Extract to read:
--------------------
ComplexType with "mixed" attribute

[largely improved in 0.86, reader only] ComplexType and ComplexContent components can be declared with the <mixed="true"> attribute. This implies that text is not limited to the content of containers, but may also be used inbetween elements. Usually, you will only find ignorable white-space between elements.

In this example, the a container is marked to be mixed: <a> before <b>2</b> after </a>

Each back-end has its own way of handling mixed elements. The compile(mixed_elements) currently only modifies the reader's behavior; the writer's capabilities are limited. See XML::Compile::Translate::Reader.

Schema hooks

You can use hooks, for instance, to block processing parts of the message, to create work-arounds for schema bugs, or to extract more information during the process than done by default.

defining hooks

Multiple hooks can active during the compilation process of a type, when compile() is called. During Schema translation, each of the hooks is checked for all types which are processed. When multiple hooks select the object to get a modified behavior, then all are evaluated in order of definition.

Defining a global hook (where HOOKDATA is the LIST of PAIRS with hook parameters, and HOOK a HASH with such HOOKDATA):

 my $schema = XML::Compile::Schema->new
  ( ...
  , hook  => HOOK
  , hooks => [ HOOK, HOOK ]
  );

 $schema->addHook(HOOKDATA | HOOK);
 $schema->addHooks(HOOK, HOOK, ...);

 my $wsdl   = XML::Compile::WSDL->new(...);
 $wsdl->schemas->addHook(HOOKDATA | HOOK);

local hooks are only used for one reader or writer. They are evaluated before the global hooks.

 my $reader = $schema->compile(READER => $type
  , hook => HOOK, hooks => [ HOOK, HOOK, ...]);

example: of HOOKs:

 my $hook = { type    => '{my_ns}my_type'
            , before  => sub { ... }
            };

 my $hook = { path    => qr/\(volume\)/
            , replace => 'SKIP'
            };

 # path contains "volume" or id is 'aap' or id is 'noot'
 my $hook = { path    => qr/\bvolume\b/
            , id      => [ 'aap', 'noot' ]
            , before  => [ sub {...}, sub { ... } ]
            , after   => sub { ... }
            };

general syntax

Each hook has two kinds of parameters: selectors and processors. Selectors define the schema component of which the processing is modified. When one of the selectors matches, the processing information for the hook is used. When no selector is specified, then the hook will be used on all elements.
--------------------
Problem 1: According to the schema documentation, why would someone use hooks?
Problem 2: How would you format the records, from their start up to and including the line containing "How many lines are shown in the chart?", as a Markdown table with the columns No. and Line, leaving out blank lines?

Chart-based quiz items:
--------------------
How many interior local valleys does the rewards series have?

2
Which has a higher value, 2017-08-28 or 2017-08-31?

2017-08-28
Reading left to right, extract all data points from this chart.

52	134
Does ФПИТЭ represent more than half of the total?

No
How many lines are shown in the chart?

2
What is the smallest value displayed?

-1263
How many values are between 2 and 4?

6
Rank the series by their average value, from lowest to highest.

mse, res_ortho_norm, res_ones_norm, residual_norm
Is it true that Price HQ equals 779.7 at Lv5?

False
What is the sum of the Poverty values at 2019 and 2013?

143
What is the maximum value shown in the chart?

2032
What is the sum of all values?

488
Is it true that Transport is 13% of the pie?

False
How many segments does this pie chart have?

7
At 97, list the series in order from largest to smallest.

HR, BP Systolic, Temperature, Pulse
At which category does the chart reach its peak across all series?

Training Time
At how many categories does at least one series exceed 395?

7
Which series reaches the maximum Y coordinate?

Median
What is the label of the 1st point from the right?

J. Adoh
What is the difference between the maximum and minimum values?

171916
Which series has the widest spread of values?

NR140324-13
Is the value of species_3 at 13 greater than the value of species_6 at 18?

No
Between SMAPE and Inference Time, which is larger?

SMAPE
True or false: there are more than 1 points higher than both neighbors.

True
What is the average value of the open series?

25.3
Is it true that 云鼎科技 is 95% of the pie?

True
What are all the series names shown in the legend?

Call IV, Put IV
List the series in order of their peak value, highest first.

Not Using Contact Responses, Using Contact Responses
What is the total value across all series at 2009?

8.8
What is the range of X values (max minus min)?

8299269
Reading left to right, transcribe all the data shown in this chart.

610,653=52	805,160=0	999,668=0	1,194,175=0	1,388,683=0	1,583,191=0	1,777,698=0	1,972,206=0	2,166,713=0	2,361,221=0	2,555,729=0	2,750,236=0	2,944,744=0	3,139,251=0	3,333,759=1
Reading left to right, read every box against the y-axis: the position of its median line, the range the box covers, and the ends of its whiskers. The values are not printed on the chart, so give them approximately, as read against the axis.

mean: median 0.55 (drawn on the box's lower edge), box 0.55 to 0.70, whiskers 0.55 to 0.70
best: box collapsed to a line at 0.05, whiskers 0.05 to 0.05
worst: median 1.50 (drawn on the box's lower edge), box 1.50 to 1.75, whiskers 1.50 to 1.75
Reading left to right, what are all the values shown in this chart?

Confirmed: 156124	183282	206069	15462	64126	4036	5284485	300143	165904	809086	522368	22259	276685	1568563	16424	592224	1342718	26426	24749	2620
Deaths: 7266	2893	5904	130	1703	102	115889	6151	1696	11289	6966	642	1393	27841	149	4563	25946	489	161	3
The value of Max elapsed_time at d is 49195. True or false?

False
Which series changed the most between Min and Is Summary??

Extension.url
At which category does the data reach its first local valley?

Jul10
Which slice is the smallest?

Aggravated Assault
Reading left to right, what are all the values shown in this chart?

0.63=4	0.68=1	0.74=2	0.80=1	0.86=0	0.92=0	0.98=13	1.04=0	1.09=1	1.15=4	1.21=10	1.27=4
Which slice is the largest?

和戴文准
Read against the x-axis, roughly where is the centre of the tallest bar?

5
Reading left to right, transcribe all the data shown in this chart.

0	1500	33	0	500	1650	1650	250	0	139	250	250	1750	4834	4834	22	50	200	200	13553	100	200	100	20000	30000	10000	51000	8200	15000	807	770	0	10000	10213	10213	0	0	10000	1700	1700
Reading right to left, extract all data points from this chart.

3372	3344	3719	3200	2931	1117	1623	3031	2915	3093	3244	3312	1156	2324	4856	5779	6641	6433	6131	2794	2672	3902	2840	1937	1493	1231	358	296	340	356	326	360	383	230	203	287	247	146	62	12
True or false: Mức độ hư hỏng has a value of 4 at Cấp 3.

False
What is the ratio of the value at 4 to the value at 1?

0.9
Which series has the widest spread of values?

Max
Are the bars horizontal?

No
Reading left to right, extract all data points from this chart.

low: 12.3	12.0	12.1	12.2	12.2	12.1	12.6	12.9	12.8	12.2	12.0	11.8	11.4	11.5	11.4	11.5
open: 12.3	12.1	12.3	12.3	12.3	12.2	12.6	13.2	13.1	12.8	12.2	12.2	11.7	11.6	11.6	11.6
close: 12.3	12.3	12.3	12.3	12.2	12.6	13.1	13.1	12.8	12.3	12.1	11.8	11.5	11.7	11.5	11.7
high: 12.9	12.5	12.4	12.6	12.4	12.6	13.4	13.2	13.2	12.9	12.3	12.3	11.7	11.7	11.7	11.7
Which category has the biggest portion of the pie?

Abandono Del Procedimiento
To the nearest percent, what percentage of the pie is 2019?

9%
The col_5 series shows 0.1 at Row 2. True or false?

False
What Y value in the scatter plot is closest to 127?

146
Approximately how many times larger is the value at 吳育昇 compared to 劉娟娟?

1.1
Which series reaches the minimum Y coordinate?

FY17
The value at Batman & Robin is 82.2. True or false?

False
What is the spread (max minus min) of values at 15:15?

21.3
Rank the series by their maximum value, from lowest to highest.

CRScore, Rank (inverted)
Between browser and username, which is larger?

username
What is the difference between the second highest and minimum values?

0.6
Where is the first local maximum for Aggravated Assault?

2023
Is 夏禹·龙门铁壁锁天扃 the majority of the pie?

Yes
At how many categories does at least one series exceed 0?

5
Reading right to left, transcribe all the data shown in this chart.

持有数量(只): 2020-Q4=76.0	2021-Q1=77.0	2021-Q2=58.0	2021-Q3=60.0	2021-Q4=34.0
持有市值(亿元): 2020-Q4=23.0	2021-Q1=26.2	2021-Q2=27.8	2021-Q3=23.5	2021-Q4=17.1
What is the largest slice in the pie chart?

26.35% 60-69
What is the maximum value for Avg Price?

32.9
--------------------
Response 1: Hooks can block the processing of parts of the message and create work-arounds for schema bugs. They can also extract more information during processing than is extracted by default.

Response 2:
| No. | Line |
|---|---|
| 1 | How many interior local valleys does the rewards series have? |
| 2 | 2 |
| 3 | Which has a higher value, 2017-08-28 or 2017-08-31? |
| 4 | 2017-08-28 |
| 5 | Reading left to right, extract all data points from this chart. |
| 6 | 52	134 |
| 7 | Does ФПИТЭ represent more than half of the total? |
| 8 | No |
| 9 | How many lines are shown in the chart? |